(Stored data entries)

[Start of section]

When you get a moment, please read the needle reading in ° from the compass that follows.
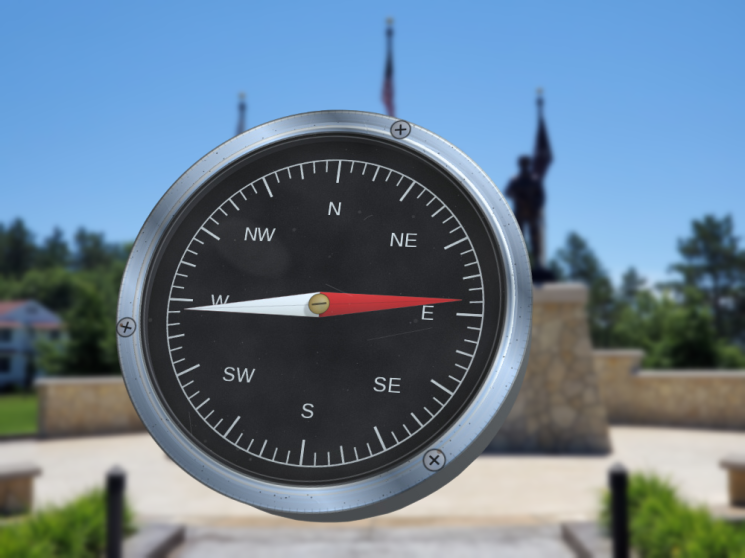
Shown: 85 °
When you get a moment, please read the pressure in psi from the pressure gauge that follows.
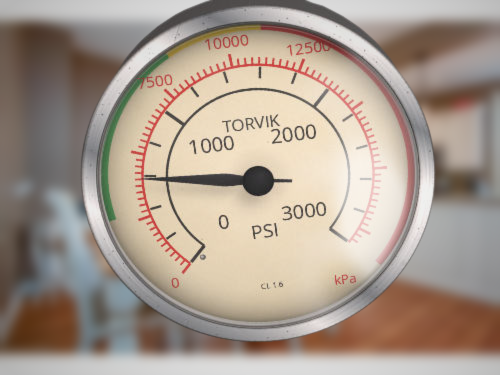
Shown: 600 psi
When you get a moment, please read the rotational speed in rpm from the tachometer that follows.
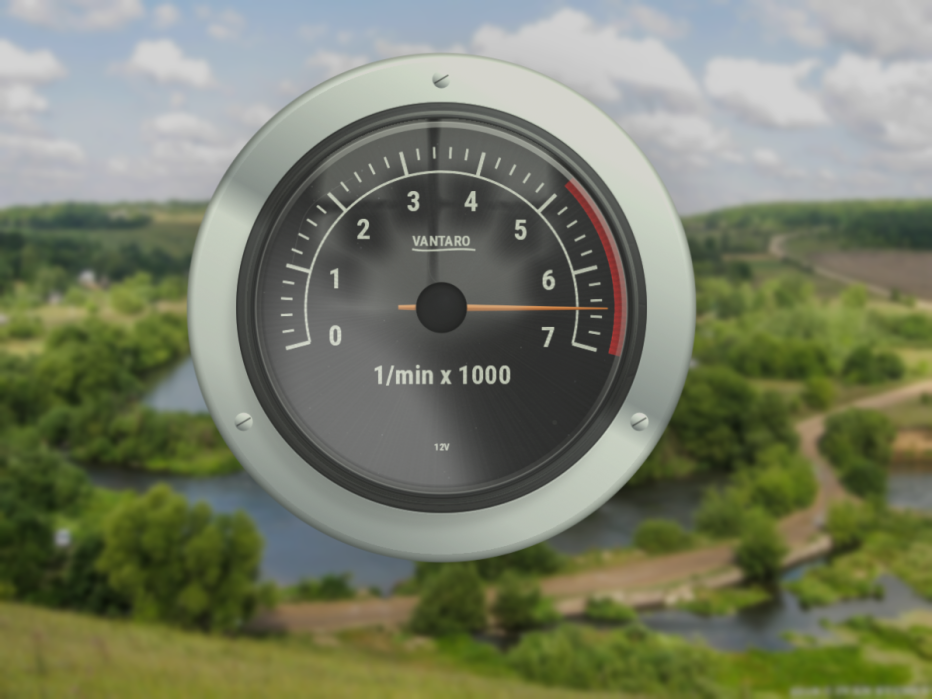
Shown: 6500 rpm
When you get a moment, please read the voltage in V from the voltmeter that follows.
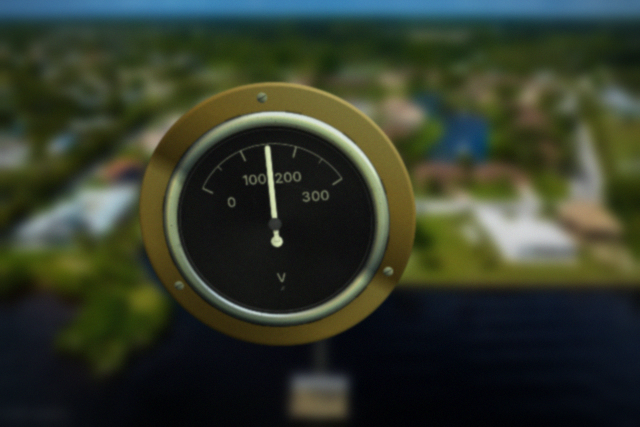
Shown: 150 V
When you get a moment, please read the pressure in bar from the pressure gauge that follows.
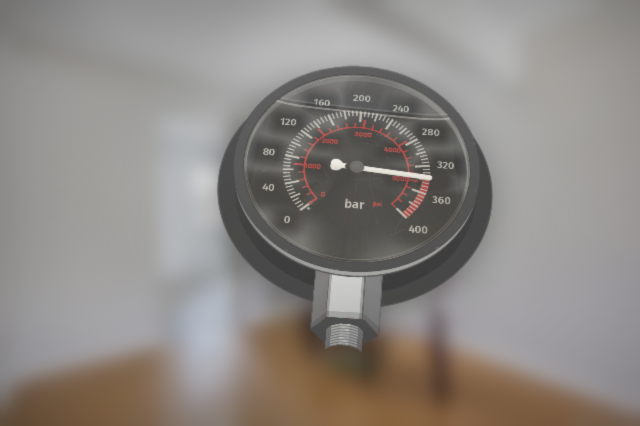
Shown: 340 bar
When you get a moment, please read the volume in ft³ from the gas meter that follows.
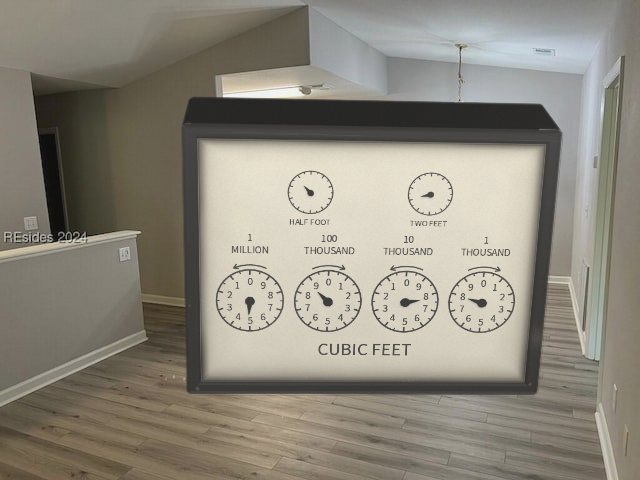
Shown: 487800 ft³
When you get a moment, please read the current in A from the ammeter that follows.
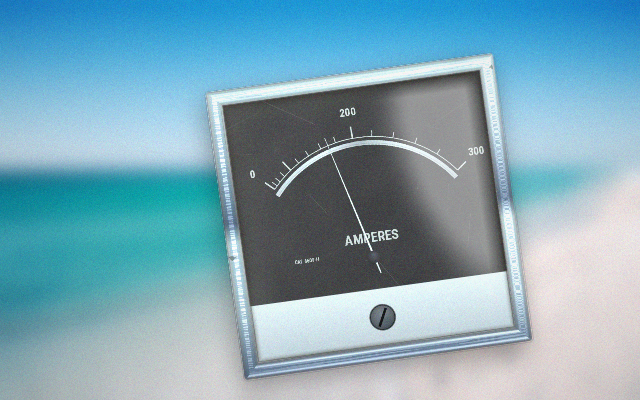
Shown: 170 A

[End of section]
[Start of section]

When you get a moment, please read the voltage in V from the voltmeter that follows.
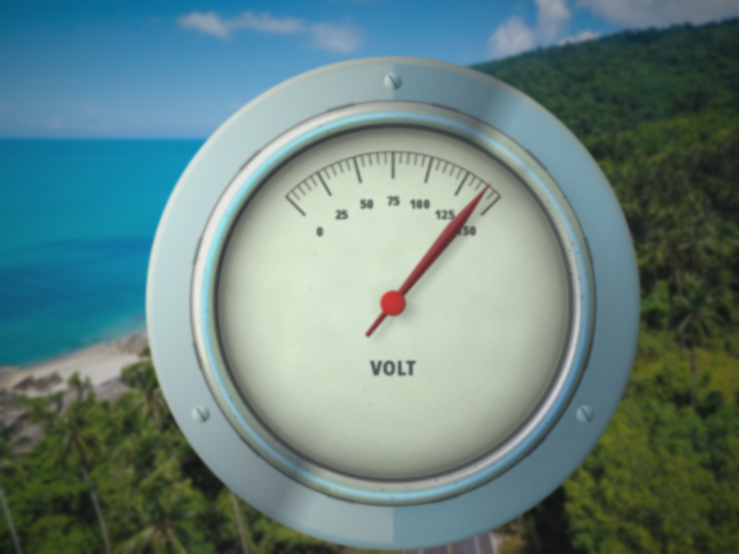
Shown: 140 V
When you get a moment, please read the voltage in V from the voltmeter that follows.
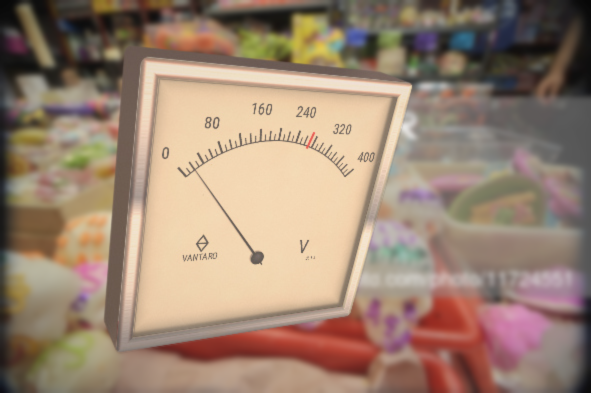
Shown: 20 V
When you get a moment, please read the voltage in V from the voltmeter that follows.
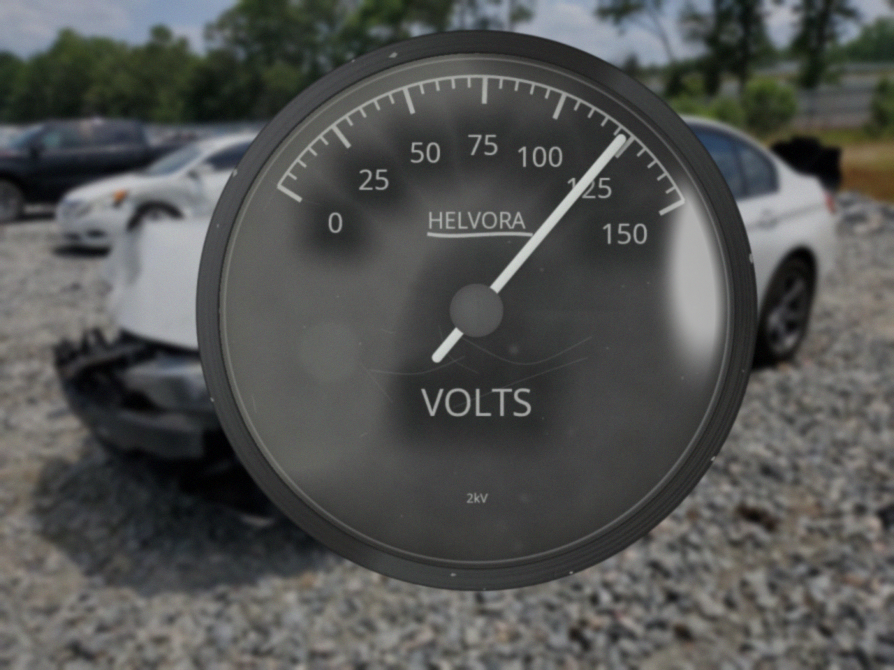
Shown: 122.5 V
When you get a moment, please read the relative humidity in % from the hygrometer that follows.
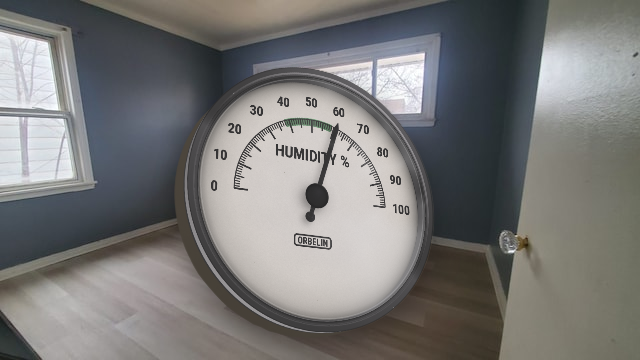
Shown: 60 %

[End of section]

What you are asked to do. Copy out every line from the one containing "When you get a moment, please read the volume" down to the one containing "Shown: 170 A", both included, leaving the pictures out.

Worked solution.
When you get a moment, please read the volume in ft³ from the gas meter that follows.
Shown: 487800 ft³
When you get a moment, please read the current in A from the ammeter that follows.
Shown: 170 A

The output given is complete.